__Exercise brief__. Reproduce the records starting at the line that contains "fy=1129.5, cx=639.7, cy=640.7." and running to the last line, exactly and in full.

:::

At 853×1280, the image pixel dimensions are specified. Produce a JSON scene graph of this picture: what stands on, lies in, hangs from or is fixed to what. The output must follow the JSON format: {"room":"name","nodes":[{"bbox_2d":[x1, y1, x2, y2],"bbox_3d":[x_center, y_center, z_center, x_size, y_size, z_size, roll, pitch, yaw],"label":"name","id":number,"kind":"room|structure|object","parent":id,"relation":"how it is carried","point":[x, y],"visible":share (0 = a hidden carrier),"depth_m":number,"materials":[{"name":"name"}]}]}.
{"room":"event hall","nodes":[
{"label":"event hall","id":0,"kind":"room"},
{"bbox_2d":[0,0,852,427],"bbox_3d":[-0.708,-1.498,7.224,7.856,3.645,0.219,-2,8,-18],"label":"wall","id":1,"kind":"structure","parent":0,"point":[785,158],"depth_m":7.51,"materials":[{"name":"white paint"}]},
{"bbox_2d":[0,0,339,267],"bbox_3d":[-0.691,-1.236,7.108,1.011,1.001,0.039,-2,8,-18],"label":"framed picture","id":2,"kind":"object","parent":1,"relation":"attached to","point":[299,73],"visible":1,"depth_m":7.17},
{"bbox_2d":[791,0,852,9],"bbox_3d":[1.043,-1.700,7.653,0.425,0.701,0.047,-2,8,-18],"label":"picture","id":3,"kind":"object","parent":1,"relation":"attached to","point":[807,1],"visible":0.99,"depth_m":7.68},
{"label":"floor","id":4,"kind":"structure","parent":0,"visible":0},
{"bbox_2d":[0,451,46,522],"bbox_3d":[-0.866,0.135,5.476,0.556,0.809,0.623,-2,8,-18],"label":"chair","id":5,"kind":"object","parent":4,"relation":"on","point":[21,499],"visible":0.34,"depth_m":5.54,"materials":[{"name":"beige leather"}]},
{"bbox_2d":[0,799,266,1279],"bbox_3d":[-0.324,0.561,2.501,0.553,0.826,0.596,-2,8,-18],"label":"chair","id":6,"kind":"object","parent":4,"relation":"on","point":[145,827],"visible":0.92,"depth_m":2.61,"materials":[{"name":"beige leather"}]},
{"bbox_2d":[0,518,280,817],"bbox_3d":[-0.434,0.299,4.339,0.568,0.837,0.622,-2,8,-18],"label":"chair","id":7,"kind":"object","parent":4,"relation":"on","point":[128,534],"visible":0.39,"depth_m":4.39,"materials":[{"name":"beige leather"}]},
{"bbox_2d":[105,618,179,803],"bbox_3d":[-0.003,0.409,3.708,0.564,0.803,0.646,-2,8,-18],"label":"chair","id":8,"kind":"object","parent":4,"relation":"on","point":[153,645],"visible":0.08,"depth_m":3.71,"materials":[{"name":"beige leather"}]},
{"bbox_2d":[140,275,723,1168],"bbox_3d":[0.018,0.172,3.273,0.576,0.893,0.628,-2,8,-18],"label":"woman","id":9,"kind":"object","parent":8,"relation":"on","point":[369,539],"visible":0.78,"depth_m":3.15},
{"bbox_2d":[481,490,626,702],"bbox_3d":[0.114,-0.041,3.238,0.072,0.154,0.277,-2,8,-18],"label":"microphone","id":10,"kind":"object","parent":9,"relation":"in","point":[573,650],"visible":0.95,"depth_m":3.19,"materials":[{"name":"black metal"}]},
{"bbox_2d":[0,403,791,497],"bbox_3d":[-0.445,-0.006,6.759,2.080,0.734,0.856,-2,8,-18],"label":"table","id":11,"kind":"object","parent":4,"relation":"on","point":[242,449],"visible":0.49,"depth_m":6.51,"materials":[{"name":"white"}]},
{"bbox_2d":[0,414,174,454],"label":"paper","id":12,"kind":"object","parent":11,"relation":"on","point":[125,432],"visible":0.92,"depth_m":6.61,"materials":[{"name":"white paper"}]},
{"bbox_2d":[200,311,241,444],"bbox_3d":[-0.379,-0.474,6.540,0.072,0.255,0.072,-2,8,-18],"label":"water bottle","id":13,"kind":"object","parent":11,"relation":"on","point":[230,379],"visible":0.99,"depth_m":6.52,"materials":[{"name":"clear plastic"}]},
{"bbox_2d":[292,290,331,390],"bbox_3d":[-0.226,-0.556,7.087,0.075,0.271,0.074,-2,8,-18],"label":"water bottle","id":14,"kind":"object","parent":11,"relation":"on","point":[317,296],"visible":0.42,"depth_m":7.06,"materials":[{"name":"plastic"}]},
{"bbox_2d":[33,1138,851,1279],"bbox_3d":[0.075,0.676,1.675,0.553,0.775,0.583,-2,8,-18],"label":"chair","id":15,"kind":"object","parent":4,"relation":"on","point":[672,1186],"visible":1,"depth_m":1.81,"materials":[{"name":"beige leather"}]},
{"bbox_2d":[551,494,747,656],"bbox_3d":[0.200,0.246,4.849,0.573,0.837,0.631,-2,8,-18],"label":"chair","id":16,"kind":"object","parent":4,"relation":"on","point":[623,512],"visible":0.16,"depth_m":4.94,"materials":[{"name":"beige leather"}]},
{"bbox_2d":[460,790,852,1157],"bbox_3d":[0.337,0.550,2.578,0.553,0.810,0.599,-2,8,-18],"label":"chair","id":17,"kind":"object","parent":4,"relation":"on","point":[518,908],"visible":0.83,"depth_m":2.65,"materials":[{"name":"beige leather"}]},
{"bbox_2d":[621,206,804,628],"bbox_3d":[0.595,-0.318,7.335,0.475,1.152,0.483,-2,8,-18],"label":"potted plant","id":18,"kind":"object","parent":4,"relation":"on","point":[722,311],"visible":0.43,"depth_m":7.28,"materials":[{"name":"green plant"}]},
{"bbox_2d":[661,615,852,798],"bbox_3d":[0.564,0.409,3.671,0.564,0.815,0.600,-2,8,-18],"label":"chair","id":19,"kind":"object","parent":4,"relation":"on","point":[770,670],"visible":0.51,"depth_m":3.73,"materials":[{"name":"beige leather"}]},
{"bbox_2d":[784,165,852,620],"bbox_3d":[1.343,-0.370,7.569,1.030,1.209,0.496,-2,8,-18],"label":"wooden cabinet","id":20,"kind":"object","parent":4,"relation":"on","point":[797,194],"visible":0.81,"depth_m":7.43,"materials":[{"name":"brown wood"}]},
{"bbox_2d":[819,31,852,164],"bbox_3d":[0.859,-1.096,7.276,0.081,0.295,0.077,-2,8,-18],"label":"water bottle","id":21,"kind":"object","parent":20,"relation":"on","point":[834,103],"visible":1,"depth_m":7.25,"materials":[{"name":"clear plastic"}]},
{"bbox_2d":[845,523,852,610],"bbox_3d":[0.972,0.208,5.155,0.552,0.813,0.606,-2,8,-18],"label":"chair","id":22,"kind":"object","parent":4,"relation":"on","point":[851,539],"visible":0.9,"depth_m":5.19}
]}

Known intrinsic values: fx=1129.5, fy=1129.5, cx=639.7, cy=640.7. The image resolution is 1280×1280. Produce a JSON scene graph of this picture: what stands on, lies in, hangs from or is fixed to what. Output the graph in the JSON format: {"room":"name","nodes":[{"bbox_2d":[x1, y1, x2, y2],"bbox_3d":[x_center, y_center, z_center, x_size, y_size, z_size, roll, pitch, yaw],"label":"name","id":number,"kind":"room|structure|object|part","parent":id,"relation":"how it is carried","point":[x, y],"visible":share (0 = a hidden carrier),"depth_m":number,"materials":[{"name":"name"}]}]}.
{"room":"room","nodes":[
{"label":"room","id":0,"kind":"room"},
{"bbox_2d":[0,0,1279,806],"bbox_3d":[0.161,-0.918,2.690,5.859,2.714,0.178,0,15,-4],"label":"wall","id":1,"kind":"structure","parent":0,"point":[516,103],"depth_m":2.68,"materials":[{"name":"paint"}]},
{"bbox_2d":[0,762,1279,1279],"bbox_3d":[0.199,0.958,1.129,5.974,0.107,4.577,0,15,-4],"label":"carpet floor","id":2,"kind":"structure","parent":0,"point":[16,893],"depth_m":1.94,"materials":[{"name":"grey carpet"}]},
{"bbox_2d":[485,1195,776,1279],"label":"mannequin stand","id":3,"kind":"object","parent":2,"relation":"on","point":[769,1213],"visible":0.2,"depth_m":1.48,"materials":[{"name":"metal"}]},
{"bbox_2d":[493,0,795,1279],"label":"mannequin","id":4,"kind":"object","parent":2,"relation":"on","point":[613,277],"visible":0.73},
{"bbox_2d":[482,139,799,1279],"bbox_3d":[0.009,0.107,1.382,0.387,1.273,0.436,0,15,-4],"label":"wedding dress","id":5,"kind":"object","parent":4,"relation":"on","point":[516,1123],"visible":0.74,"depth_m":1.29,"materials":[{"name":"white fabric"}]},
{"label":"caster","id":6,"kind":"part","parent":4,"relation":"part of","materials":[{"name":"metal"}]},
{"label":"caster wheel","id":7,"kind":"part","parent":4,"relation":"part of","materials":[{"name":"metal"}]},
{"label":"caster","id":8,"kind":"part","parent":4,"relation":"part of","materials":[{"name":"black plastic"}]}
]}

:::

__Task result__.
Known intrinsic values: fx=1129.5, fy=1129.5, cx=639.7, cy=640.7. The image resolution is 1280×1280. Produce a JSON scene graph of this picture: what stands on, lies in, hangs from or is fixed to what. Output the graph in the JSON format: {"room":"name","nodes":[{"bbox_2d":[x1, y1, x2, y2],"bbox_3d":[x_center, y_center, z_center, x_size, y_size, z_size, roll, pitch, yaw],"label":"name","id":number,"kind":"room|structure|object|part","parent":id,"relation":"how it is carried","point":[x, y],"visible":share (0 = a hidden carrier),"depth_m":number,"materials":[{"name":"name"}]}]}.
{"room":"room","nodes":[
{"label":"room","id":0,"kind":"room"},
{"bbox_2d":[0,0,1279,806],"bbox_3d":[0.161,-0.918,2.690,5.859,2.714,0.178,0,15,-4],"label":"wall","id":1,"kind":"structure","parent":0,"point":[516,103],"depth_m":2.68,"materials":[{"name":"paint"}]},
{"bbox_2d":[0,762,1279,1279],"bbox_3d":[0.199,0.958,1.129,5.974,0.107,4.577,0,15,-4],"label":"carpet floor","id":2,"kind":"structure","parent":0,"point":[16,893],"depth_m":1.94,"materials":[{"name":"grey carpet"}]},
{"bbox_2d":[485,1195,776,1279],"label":"mannequin stand","id":3,"kind":"object","parent":2,"relation":"on","point":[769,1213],"visible":0.2,"depth_m":1.48,"materials":[{"name":"metal"}]},
{"bbox_2d":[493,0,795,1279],"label":"mannequin","id":4,"kind":"object","parent":2,"relation":"on","point":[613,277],"visible":0.73},
{"bbox_2d":[482,139,799,1279],"bbox_3d":[0.009,0.107,1.382,0.387,1.273,0.436,0,15,-4],"label":"wedding dress","id":5,"kind":"object","parent":4,"relation":"on","point":[516,1123],"visible":0.74,"depth_m":1.29,"materials":[{"name":"white fabric"}]},
{"label":"caster","id":6,"kind":"part","parent":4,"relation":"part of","materials":[{"name":"metal"}]},
{"label":"caster wheel","id":7,"kind":"part","parent":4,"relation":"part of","materials":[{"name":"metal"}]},
{"label":"caster","id":8,"kind":"part","parent":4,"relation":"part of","materials":[{"name":"black plastic"}]}
]}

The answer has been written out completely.